“A committee is a cul-de-sac down which ideas are lured and then quietly strangled.”
Sir Barnett Cocks
It happens all the time in the legislative process. We’ve all heard the term “the bill died in committee,” or a more prevalent comment heard today “they failed to reach a consensus.”
I was once asked to chair a meeting because the person appointed couldn’t be there. Having participated as a committee member I knew the several members were accustomed to speaking when they wanted, on whatever they wanted, and at great length I might add. It wasn’t my place to fix the problem (I also didn’t think it could be done) so I just let those people ramble on.
These types of results can be avoided if you follow some simple guidelines when appointing a committee.
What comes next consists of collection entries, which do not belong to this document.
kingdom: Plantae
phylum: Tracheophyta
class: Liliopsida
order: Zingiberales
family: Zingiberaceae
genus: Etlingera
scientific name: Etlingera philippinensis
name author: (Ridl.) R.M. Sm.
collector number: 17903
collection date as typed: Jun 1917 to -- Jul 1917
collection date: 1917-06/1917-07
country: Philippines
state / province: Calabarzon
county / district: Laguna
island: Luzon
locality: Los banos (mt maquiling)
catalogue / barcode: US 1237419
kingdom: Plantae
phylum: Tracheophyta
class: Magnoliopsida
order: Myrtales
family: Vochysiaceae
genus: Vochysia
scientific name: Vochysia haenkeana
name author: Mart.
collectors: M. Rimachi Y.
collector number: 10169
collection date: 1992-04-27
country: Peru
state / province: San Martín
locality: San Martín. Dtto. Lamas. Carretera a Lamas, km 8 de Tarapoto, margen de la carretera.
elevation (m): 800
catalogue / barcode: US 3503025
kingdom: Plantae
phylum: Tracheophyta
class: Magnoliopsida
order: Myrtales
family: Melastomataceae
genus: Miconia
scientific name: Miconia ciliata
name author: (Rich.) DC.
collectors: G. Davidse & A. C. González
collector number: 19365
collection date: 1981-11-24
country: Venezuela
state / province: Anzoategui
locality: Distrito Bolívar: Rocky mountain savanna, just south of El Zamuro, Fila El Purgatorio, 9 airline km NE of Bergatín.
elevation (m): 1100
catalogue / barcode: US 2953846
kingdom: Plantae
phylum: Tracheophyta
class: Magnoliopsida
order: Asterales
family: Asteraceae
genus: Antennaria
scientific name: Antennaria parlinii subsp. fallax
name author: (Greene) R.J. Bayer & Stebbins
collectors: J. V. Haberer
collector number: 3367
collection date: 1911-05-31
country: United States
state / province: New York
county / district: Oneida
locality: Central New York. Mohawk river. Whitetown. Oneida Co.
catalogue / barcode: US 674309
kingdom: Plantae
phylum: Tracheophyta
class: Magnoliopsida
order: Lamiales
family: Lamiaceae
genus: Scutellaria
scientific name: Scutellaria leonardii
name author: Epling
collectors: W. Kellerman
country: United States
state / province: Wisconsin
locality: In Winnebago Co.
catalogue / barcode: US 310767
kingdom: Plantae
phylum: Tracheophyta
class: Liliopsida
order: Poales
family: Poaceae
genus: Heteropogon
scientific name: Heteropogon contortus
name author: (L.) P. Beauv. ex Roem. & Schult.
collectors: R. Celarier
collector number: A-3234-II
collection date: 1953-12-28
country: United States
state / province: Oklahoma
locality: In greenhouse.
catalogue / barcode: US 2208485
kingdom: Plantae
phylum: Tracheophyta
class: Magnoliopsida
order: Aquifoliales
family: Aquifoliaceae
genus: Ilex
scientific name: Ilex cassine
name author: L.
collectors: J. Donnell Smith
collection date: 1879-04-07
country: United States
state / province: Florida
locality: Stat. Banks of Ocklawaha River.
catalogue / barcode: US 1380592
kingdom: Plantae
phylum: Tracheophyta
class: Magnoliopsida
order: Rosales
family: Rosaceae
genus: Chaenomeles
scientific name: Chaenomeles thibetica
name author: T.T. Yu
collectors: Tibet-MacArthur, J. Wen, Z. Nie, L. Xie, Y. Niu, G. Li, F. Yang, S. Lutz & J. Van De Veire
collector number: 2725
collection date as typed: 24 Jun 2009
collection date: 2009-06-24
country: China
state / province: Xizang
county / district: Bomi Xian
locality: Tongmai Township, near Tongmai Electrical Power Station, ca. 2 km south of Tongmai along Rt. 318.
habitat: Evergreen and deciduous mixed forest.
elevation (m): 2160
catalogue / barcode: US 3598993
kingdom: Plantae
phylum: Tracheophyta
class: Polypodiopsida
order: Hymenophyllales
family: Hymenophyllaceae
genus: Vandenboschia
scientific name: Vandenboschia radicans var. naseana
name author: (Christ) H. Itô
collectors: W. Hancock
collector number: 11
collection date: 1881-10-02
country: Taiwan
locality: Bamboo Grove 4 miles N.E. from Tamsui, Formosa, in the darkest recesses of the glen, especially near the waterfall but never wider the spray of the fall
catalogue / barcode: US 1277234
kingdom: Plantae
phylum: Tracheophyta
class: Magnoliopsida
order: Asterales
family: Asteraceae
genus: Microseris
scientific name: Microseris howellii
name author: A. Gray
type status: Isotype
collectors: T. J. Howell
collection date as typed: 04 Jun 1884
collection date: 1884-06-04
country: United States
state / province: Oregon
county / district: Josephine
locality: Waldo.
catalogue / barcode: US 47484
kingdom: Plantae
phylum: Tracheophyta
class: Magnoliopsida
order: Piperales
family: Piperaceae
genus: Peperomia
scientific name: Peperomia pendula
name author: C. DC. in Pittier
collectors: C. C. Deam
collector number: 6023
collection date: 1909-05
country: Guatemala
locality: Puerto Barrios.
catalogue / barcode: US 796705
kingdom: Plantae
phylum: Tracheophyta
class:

- Make sure there is a need for a committee – Is the issue complex enough and requires further study or are there diverse opinions that require consensus? If not maybe all the issue needs is someone with authority to make a decision and then everyone moves on.
- Appoint a chairperson who knows what they’re doing – nothing is more frustrating and time consuming than a meeting that gets out of hand because the chair doesn’t know how to control the other members by letting debate get out of hand away from the subject matter
- Make sure the committee’s purpose is clear and the items to be decided spelled out
- Select committee members carefully – nothing is more annoying that a committee member who likes to hear him or herself talk. Also make sure the members all are thinkers and are able to understand how the decision the committee will recommend fits into the overall organizational mission and vision.
- Set a deadline on producing results – don’t let the committee meet perpetually. Require periodic reports.
Although all of this seems pretty common sense stuff but it’s usually ignored a great number of times. For further study read Patrick Lencioni’s book Death by Meeting.